- **Task statement**
Below are the entries. Transcribe exactly the lines from the one with "基準値以下であることを示します。" through the one with "機械的: 最大60回/分", ends included, and leave out all others.

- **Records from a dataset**
● ● ● ● ● ● ●

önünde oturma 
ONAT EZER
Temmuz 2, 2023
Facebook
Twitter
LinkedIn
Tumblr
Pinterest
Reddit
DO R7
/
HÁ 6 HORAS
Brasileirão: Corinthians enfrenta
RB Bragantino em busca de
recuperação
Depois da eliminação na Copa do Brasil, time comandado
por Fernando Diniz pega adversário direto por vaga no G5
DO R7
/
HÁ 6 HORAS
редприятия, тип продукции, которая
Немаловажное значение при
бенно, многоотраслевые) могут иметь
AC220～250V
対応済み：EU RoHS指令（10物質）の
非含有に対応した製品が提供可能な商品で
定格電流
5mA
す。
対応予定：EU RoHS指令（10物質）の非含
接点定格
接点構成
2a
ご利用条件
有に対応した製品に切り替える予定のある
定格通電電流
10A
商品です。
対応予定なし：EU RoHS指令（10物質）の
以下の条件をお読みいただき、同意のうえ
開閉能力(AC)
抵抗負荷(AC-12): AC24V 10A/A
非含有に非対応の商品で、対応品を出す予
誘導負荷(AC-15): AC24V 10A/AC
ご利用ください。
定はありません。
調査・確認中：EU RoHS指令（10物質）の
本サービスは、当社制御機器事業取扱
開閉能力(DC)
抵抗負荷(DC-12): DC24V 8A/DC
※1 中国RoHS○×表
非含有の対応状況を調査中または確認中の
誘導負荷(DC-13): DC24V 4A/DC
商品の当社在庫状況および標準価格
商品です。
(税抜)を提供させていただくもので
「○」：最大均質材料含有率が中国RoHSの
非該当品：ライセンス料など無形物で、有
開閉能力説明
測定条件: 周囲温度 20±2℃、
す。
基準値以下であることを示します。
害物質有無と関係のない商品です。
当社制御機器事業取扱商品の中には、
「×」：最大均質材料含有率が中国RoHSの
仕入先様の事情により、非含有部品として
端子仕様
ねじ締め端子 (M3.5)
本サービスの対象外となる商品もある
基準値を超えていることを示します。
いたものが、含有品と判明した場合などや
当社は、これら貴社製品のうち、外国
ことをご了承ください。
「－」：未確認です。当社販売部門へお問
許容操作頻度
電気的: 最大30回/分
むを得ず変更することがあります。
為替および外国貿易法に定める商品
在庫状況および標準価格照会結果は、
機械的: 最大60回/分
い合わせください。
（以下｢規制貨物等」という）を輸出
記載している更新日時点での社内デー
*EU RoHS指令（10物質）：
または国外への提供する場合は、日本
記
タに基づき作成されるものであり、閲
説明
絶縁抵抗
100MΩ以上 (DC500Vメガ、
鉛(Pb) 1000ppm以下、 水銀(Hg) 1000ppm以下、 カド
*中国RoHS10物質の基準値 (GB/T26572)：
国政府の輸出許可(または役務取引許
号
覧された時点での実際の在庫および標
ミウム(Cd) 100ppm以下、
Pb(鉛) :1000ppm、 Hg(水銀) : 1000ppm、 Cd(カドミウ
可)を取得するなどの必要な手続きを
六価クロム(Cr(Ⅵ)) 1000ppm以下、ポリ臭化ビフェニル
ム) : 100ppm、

● ● ● ● ● ● ●

- **Finished task**
基準値以下であることを示します。
害物質有無と関係のない商品です。
当社制御機器事業取扱商品の中には、
「×」：最大均質材料含有率が中国RoHSの
仕入先様の事情により、非含有部品として
端子仕様
ねじ締め端子 (M3.5)
本サービスの対象外となる商品もある
基準値を超えていることを示します。
いたものが、含有品と判明した場合などや
当社は、これら貴社製品のうち、外国
ことをご了承ください。
「－」：未確認です。当社販売部門へお問
許容操作頻度
電気的: 最大30回/分
むを得ず変更することがあります。
為替および外国貿易法に定める商品
在庫状況および標準価格照会結果は、
機械的: 最大60回/分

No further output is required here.